Look, an author who was at the blackest point of the 20th century, Viktor Frankl. Having lived in Auschwitz and other concentration camps, he survived and realized that when people get to the extreme, he is able to stay alive and in his healthy judgment according to his wealth. In extreme situations, rather than being physically healthy, the person needs to be open to that space of meaning.
Being at the point where we are, what would you say should be done?
I believe that we need a new anthropology, a new synthesis of understanding of the human being, also accommodating what was before, to which we have turned our back in recent times. Instead of leaving this world, with proper articulation, updated, a synthesis, cook again on small fire. We can once again be able to recover those coordinates: to express our hopes, the clearest desires, the dreams, the loves, the hatreds in depth or on the wider horizon... Because that would bring a lot of questions, the ones Immanuel Kant asked -- what I can know, what I can do, what I should do, what I can expect -- answer very differently.
"The human being is human because he is able to ask big questions. But we can decide not to answer, or say it doesn't make sense because we're not satisfied with the answer."

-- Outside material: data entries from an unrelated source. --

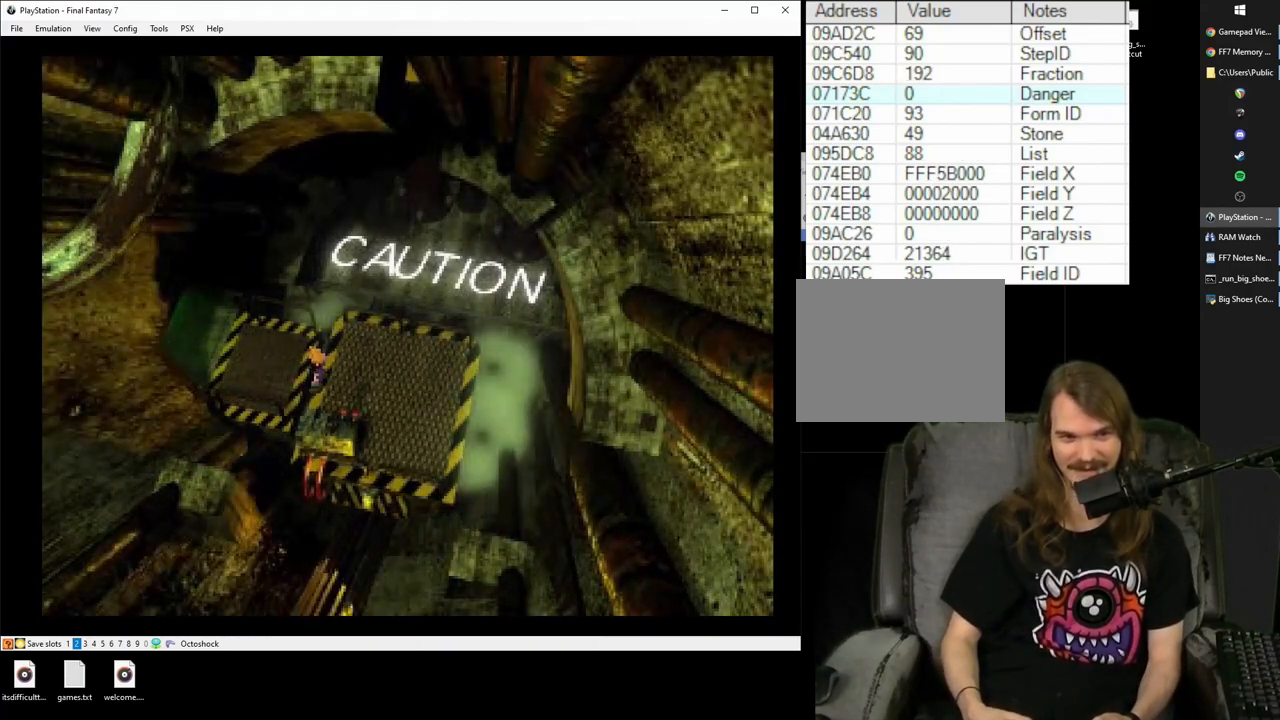
{"buttons": ["CROSS", "DPAD_LEFT"], "events": []}
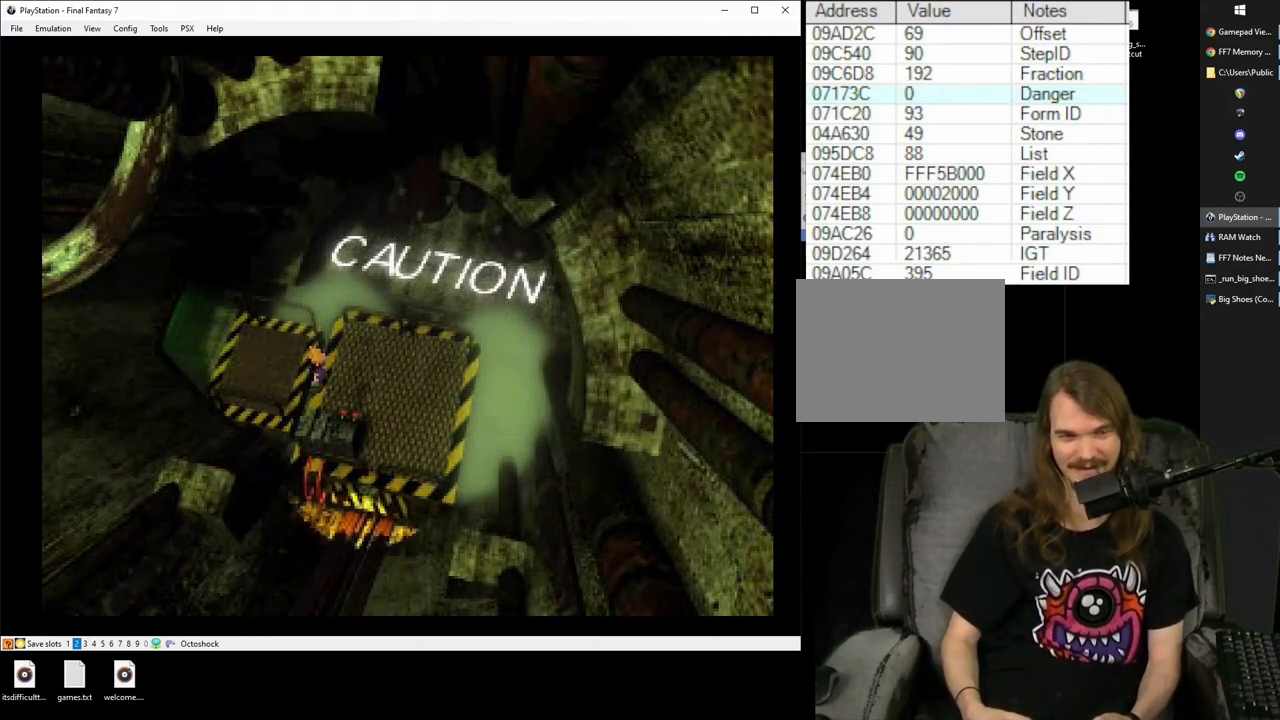
{"buttons": ["CROSS", "DPAD_LEFT"], "events": []}
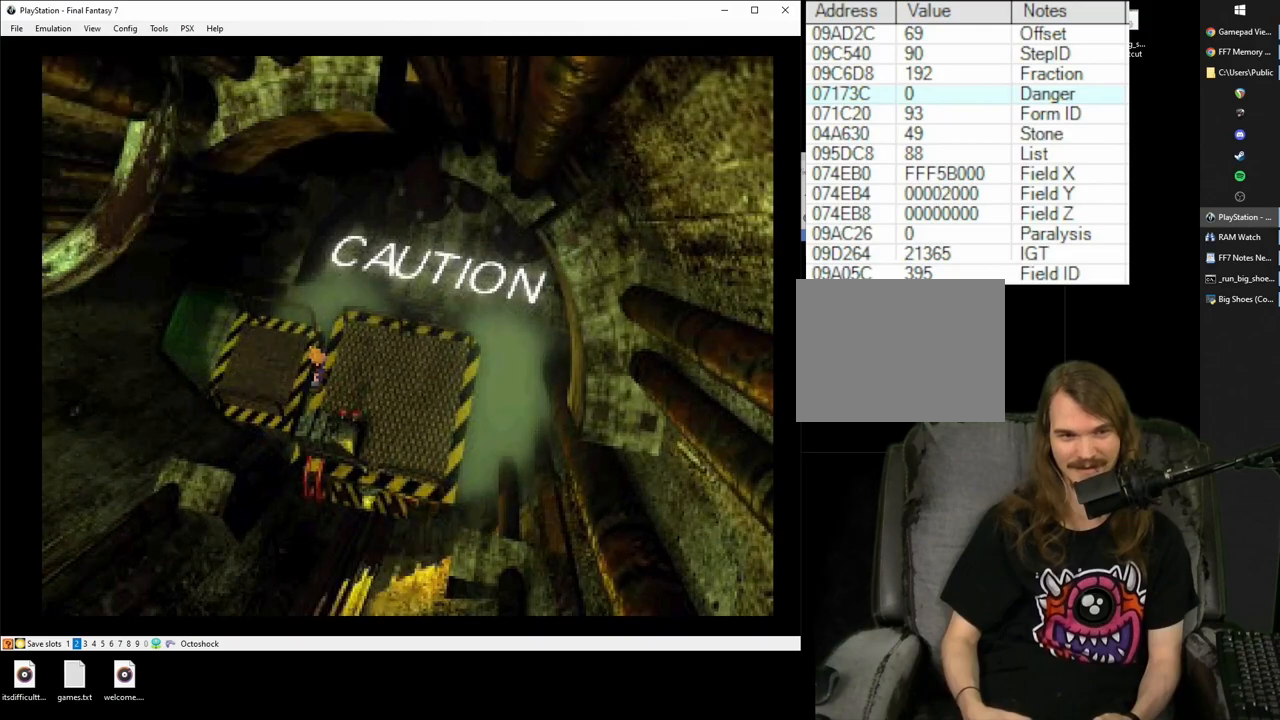
{"buttons": ["CROSS", "DPAD_LEFT"], "events": []}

In today's world: What can I do? Learn and be as appropriate as possible. What should I do? Enjoy the most beautiful holidays you can and show it through social media. And what can I expect? For nothing, to prolong this life as much as possible. These are answers with a very short journey.
You made a thesis about Tolkien, in philosophy.
Tolkien wrote the Lord of the Rings and a legendary whole around him. He was a professor at the University of Oxford. It had two chairs, experts in ancient languages and literature. I knew about twenty languages. It was he who did the literature and explored that extra sense, that fascinating sense that he found in those old languages. What could it be on this current Atlantic coast, to be a person, a person, from the city that lives to where the sun sets? What Tolkien did is to try to explore an entire era of the past of our Western civilization on a new imaginary level. It is not true at the historical level, but it is true at the level of imagination, because it is a new attempt at synthesis that is made from sensibility, roots, letters and ancient languages.
There has to be something in their work. The best-selling and read book in the second half of the 20th century, or one of the most numerous, was the Lord of the Rings. We're very materialistic, and, well, what you read the most is a book of these characteristics. What's in that book? There's something. Instead of through speech, show it through art and beauty. It coincided with secularization, Max Weber and all of them talked about the loss of illusion, disenchantment. In the original it is very nice, it means “entering songs or in surprising words”. A world sung and filled with poetry is fascinating, and we lived, our ancestors lived in an oral world, in a fascinating world. As we have stopped singing, we have become a different way, the world has lost its fascination. But we, still fortunately, are able to fascinate ourselves. We are open to this.